Discipline of Psychiatry, Adelaide Medical School, The University of Adelaide, Adelaide, SA, Australia.
Asrat Woldeyes Health Science Campus, Debre Berhan University, Debre Berhan, Ethiopia.
Transl Psychiatry. 2024 Aug 6;14(1):322. doi: 10.1038/s41398-024-02998-6.
In the past two decades, significant progress has been made in the development of polygenic scores (PGSs). One specific application of PGSs is the development and potential use of pharmacogenomic- scores (PGx-scores) to identify patients who can benefit from a specific medication or are likely to experience side effects. This systematic review comprehensively evaluates published PGx-score studies in psychiatry and provides insights into their potential clinical use and avenues for future development. A systematic literature search was conducted across PubMed, EMBASE, and Web of Science databases until 22 August 2023. This review included fifty-three primary studies, of which the majority (69.8%) were conducted using samples of European ancestry. We found that over 90% of PGx-scores in psychiatry have been developed based on psychiatric and medical diagnoses or trait variants, rather than pharmacogenomic variants. Among these PGx-scores, the polygenic score for schizophrenia (PGS) has been most extensively studied in relation to its impact on treatment outcomes (32 publications).
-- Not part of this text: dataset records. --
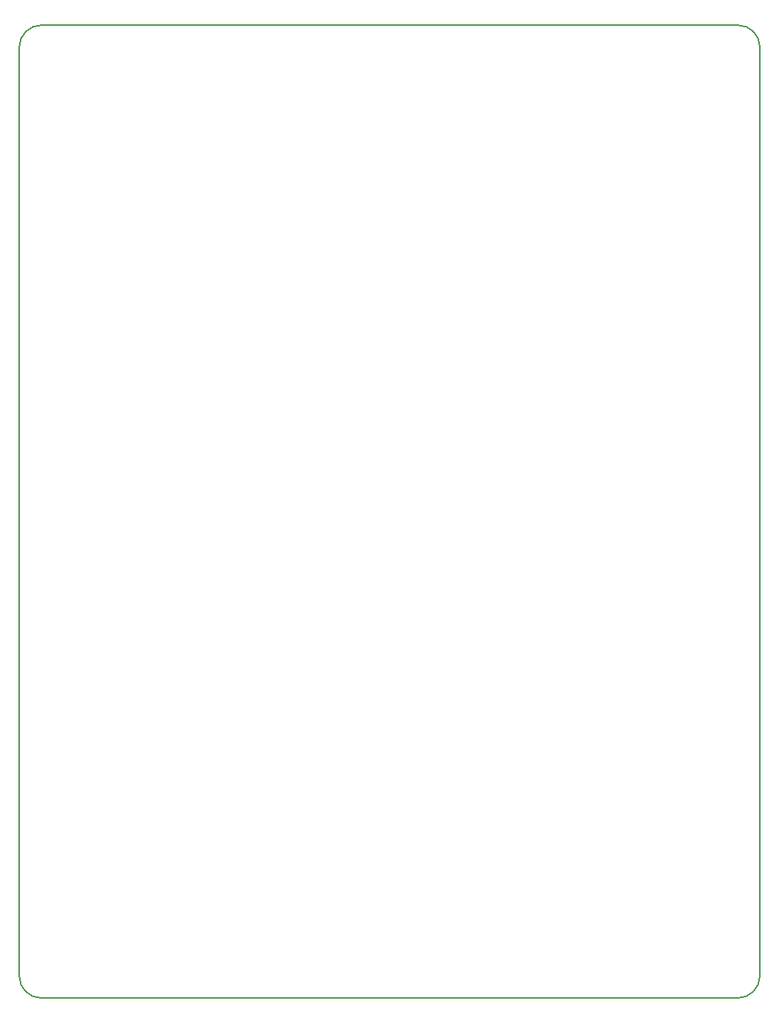
<source format=gbr>
%TF.GenerationSoftware,KiCad,Pcbnew,(5.0.0-rc2-dev-493-gd776eaca8)*%
%TF.CreationDate,2018-09-19T19:52:29-07:00*%
%TF.ProjectId,Z80,5A38302E6B696361645F706362000000,rev?*%
%TF.SameCoordinates,Original*%
%TF.FileFunction,Profile,NP*%
%FSLAX46Y46*%
G04 Gerber Fmt 4.6, Leading zero omitted, Abs format (unit mm)*
G04 Created by KiCad (PCBNEW (5.0.0-rc2-dev-493-gd776eaca8)) date 09/19/18 19:52:29*
%MOMM*%
%LPD*%
G01*
G04 APERTURE LIST*
%ADD10C,0.150000*%
G04 APERTURE END LIST*
D10*
X161290000Y-30480000D02*
X161290000Y-137160000D01*
X158750000Y-27940000D02*
X78740000Y-27940000D01*
X158750000Y-27940000D02*
G75*
G02X161290000Y-30480000I0J-2540000D01*
G01*
X76200000Y-30480000D02*
X76200000Y-137160000D01*
X78740000Y-139700000D02*
X158750000Y-139700000D01*
X78740000Y-139700000D02*
G75*
G02X76200000Y-137160000I0J2540000D01*
G01*
X76200000Y-30480000D02*
G75*
G02X78740000Y-27940000I2540000J0D01*
G01*
X161290000Y-137160000D02*
G75*
G02X158750000Y-139700000I-2540000J0D01*
G01*
M02*

</source>
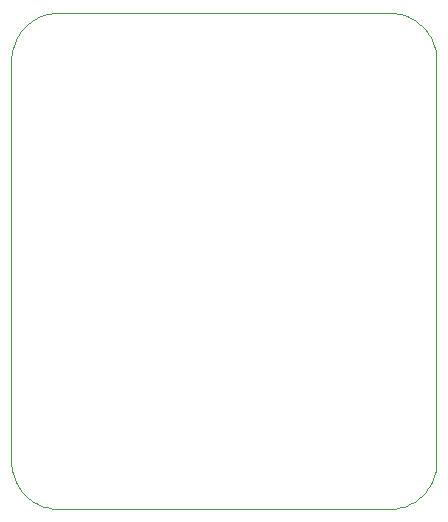
<source format=gko>
G04*
G04 #@! TF.GenerationSoftware,Altium Limited,CircuitStudio,1.5.2 (30)*
G04*
G04 Layer_Color=16720538*
%FSLAX25Y25*%
%MOIN*%
G70*
G01*
G75*
%ADD96C,0.00394*%
D96*
X0Y15748D02*
X31Y14759D01*
X124Y13774D01*
X279Y12797D01*
X495Y11832D01*
X771Y10882D01*
X1106Y9951D01*
X1499Y9043D01*
X1948Y8161D01*
X2451Y7310D01*
X3008Y6492D01*
X3614Y5710D01*
X4268Y4968D01*
X4968Y4268D01*
X5710Y3614D01*
X6492Y3008D01*
X7310Y2451D01*
X8161Y1948D01*
X9043Y1499D01*
X9951Y1106D01*
X10882Y771D01*
X11832Y495D01*
X12797Y279D01*
X13774Y124D01*
X14759Y31D01*
X15748Y0D01*
X125984D02*
X126973Y31D01*
X127958Y124D01*
X128935Y279D01*
X129901Y495D01*
X130851Y771D01*
X131781Y1106D01*
X132689Y1499D01*
X133571Y1948D01*
X134423Y2451D01*
X135241Y3008D01*
X136022Y3614D01*
X136765Y4268D01*
X137464Y4968D01*
X138118Y5710D01*
X138725Y6492D01*
X139281Y7310D01*
X139784Y8161D01*
X140234Y9043D01*
X140626Y9951D01*
X140962Y10882D01*
X141237Y11832D01*
X141453Y12797D01*
X141608Y13774D01*
X141701Y14759D01*
X141732Y15748D01*
Y149606D02*
X141701Y150595D01*
X141608Y151580D01*
X141453Y152557D01*
X141237Y153523D01*
X140962Y154473D01*
X140626Y155403D01*
X140234Y156312D01*
X139784Y157193D01*
X139281Y158045D01*
X138725Y158863D01*
X138118Y159644D01*
X137464Y160387D01*
X136765Y161086D01*
X136022Y161740D01*
X135241Y162347D01*
X134423Y162903D01*
X133571Y163406D01*
X132689Y163856D01*
X131781Y164249D01*
X130851Y164584D01*
X129901Y164860D01*
X128935Y165075D01*
X127958Y165230D01*
X126973Y165323D01*
X125984Y165354D01*
X15748D02*
X14759Y165323D01*
X13774Y165230D01*
X12797Y165075D01*
X11832Y164860D01*
X10882Y164584D01*
X9951Y164249D01*
X9043Y163856D01*
X8161Y163406D01*
X7310Y162903D01*
X6492Y162347D01*
X5710Y161740D01*
X4968Y161086D01*
X4268Y160387D01*
X3614Y159644D01*
X3008Y158863D01*
X2451Y158045D01*
X1948Y157193D01*
X1499Y156312D01*
X1106Y155403D01*
X771Y154473D01*
X495Y153523D01*
X279Y152557D01*
X124Y151580D01*
X31Y150595D01*
X0Y149606D01*
X15748Y0D02*
X125984D01*
X141732Y15748D02*
Y149606D01*
X15748Y165354D02*
X125984D01*
X0Y15748D02*
Y149606D01*
M02*

</source>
Twenty (62.5%) of these studies suggest that individuals with higher PGS have negative outcomes from psychotropic treatment - poorer treatment response, higher rates of treatment resistance, more antipsychotic-induced side effects, or more psychiatric hospitalizations, while the remaining studies did not find significant associations. Although PGx-scores alone accounted for at best 5.6% of the variance in treatment outcomes (in schizophrenia treatment resistance), together with clinical variables they explained up to 13.7% (in bipolar lithium response), suggesting that clinical translation might be achieved by including PGx-scores in multivariable models. In conclusion, our literature review found that there are still very few studies developing PGx-scores using pharmacogenomic variants. Research with larger and diverse populations is required to develop clinically relevant PGx-scores, using biology-informed and multi-phenotypic polygenic scoring approaches, as well as by integrating clinical variables with these scores to facilitate their translation to psychiatric practice.
在过去的二十年中,多基因评分(PGS)的发展取得了重大进展。PGS 的一个具体应用是开发和潜在使用药物基因组学评分(PGx-scores),以确定哪些患者可以从特定药物中受益或可能出现副作用。本系统评价全面评估了精神病学中已发表的 PGx-score 研究,并深入了解了它们在临床应用中的潜力和未来发展方向。我们在 PubMed、EMBASE 和 Web of Science 数据库中进行了系统的文献检索,检索时间截至 2023 年 8 月 22 日。本综述纳入了 53 项原始研究,其中大多数(69.8%)研究的样本来自欧洲血统。我们发现,精神病学中超过 90%的 PGx-scores 是基于精神和医学诊断或特质变体而不是药物基因组学变体开发的。在这些 PGx-scores 中,精神分裂症的多基因评分(PGS)与治疗结果的关系研究最为广泛(32 项研究)。其中 20 项(62.5%)研究表明,PGS 较高的个体接受精神药物治疗的结局较差,包括治疗反应较差、治疗抵抗率较高、抗精神病药物引起的副作用更多或更多的精神病住院,而其余研究未发现显著相关性。尽管 PGx-scores 单独解释了治疗结果(精神分裂症治疗抵抗)中最好的 5.6%的方差,但与临床变量一起,它们最多可以解释 13.7%(双相锂反应)的方差,这表明通过将 PGx-scores 纳入多变量模型,可能实现临床转化。总之,我们的文献综述发现,使用药物基因组学变体开发 PGx-scores 的研究仍然很少。需要开展更大规模、更多样化人群的研究,以开发具有生物学意义和多表型的多基因评分方法,并将临床变量与这些评分相结合,以促进其向精神科实践的转化。